== Text shown ==
----------------
One in eight couples are subfertile and for many the only hope of conception is IVF, which now accounts for ∼1% of all births in many countries (ESHRE, 2001; Human Fertilisation and Embryology Authority, 2002). However, the technique is inefficient, as only 10–30% of all embryos replaced in the uterus implant and result in a live baby (Lieberman et al., 2001). These continuing low live birth rates necessitate the replacement of multiple embryos in a treatment cycle, which has resulted in an unacceptably high multiple pregnancy rate, with increased obstetric, neonatal and economic costs to society (Mugford and Henderson, 1995; Lieberman, 1998; Bergh et al., 1999; Templeton, 2000). Although a number of European countries now advocate the replacement of a single embryo per cycle (Templeton, 2000; ESHRE, 2001; Hamberger and Hazekamp, 2002), worldwide acceptance is limited by the lack of a sensitive, specific marker of embryonic developmental potential. Criteria for selection of embryos for transfer are based largely on cell number and morphological appearance, which are relatively poor predictors of implantation, and more recently, on the timing of embryo cleavage (Racowsky et al., 2000). Nevertheless, it is true to say that more than 20 years of research on human embryo development has failed to provide a reliable, cost-effective and efficient predictive test of embryo viability (Gardner and Leese, 2000). We have recently shown that non-invasive metabolic profiling can predict the ability of human embryos to develop in culture (Houghton et al., 2002). Embryos that develop from the early cleavage stage to form a blastocyst showed a different profile of amino acid turnover (the sum of depletion from and appearance in medium) from those that arrested. This test has now been applied retrospectively in a clinical IVF setting. We aimed to investigate whether, when embryos are transferred according to conventional criteria of cell number and morphology, amino acid turnover independently correlates with embryo implantation and clinical pregnancy.
----------------
== Task directions ==
Reproduce the full text on IVF embryo selection and amino acid turnover, word for word.
----------------
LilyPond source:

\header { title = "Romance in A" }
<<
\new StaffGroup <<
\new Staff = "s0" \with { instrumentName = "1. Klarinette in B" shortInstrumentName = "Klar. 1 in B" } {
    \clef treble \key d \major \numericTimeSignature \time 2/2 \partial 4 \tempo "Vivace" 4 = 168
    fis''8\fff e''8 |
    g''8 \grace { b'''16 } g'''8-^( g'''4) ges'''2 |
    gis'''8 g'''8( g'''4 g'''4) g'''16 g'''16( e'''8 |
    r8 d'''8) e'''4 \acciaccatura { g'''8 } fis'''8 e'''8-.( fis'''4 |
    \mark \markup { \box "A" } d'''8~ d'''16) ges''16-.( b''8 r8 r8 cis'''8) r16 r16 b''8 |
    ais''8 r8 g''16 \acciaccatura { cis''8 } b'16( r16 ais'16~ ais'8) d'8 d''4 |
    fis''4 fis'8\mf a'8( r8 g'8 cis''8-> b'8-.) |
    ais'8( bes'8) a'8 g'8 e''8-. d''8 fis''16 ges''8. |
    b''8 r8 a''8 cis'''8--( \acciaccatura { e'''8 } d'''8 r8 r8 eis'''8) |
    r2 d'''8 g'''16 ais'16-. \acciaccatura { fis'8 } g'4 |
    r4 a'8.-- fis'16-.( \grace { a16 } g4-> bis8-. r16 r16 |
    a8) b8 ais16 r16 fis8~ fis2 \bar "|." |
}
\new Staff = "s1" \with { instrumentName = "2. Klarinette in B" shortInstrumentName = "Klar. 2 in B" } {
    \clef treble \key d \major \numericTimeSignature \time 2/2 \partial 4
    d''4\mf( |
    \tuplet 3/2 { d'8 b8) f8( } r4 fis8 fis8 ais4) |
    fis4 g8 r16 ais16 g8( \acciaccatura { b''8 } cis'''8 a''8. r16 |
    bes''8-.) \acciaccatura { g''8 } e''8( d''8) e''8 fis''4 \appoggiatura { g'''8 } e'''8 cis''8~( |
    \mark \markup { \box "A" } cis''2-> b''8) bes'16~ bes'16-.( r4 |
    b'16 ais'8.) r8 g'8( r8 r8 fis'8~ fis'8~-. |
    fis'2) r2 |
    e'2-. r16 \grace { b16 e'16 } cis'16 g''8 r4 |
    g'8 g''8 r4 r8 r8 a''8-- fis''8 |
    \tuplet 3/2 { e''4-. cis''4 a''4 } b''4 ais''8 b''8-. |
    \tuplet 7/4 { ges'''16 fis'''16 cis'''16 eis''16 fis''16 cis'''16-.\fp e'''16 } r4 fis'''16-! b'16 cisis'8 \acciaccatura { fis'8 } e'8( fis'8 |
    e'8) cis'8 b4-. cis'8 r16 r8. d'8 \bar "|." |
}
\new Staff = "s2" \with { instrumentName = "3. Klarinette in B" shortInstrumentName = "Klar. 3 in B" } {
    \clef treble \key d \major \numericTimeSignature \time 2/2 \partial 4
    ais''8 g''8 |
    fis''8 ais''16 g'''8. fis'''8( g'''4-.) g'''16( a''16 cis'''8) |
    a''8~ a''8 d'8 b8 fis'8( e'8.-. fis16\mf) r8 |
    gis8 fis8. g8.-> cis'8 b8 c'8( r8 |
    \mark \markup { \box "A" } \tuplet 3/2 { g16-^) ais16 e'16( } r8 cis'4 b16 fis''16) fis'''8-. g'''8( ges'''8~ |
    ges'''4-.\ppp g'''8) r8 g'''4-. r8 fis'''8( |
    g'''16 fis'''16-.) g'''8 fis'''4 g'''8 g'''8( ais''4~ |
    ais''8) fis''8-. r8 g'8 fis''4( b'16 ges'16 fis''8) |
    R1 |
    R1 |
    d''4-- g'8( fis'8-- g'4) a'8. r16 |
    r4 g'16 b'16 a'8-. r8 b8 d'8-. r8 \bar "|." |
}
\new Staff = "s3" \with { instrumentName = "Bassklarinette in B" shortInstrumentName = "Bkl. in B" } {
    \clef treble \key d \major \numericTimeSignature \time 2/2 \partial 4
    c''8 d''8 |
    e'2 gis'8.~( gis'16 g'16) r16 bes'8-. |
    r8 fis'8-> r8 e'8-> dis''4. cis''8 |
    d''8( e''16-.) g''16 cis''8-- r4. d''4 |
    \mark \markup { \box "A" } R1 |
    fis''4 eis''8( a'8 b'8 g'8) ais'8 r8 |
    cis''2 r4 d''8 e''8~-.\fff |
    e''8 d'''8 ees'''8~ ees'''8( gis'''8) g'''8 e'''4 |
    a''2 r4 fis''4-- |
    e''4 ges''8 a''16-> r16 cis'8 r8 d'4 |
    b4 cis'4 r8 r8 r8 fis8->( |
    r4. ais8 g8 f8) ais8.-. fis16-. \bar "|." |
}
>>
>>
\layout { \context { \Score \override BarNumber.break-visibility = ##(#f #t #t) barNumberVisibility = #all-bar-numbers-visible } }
----------------
== Result below ==
One in eight couples are subfertile and for many the only hope of conception is IVF, which now accounts for ∼1% of all births in many countries (ESHRE, 2001; Human Fertilisation and Embryology Authority, 2002). However, the technique is inefficient, as only 10–30% of all embryos replaced in the uterus implant and result in a live baby (Lieberman et al., 2001). These continuing low live birth rates necessitate the replacement of multiple embryos in a treatment cycle, which has resulted in an unacceptably high multiple pregnancy rate, with increased obstetric, neonatal and economic costs to society (Mugford and Henderson, 1995; Lieberman, 1998; Bergh et al., 1999; Templeton, 2000). Although a number of European countries now advocate the replacement of a single embryo per cycle (Templeton, 2000; ESHRE, 2001; Hamberger and Hazekamp, 2002), worldwide acceptance is limited by the lack of a sensitive, specific marker of embryonic developmental potential. Criteria for selection of embryos for transfer are based largely on cell number and morphological appearance, which are relatively poor predictors of implantation, and more recently, on the timing of embryo cleavage (Racowsky et al., 2000). Nevertheless, it is true to say that more than 20 years of research on human embryo development has failed to provide a reliable, cost-effective and efficient predictive test of embryo viability (Gardner and Leese, 2000). We have recently shown that non-invasive metabolic profiling can predict the ability of human embryos to develop in culture (Houghton et al., 2002). Embryos that develop from the early cleavage stage to form a blastocyst showed a different profile of amino acid turnover (the sum of depletion from and appearance in medium) from those that arrested. This test has now been applied retrospectively in a clinical IVF setting. We aimed to investigate whether, when embryos are transferred according to conventional criteria of cell number and morphology, amino acid turnover independently correlates with embryo implantation and clinical pregnancy.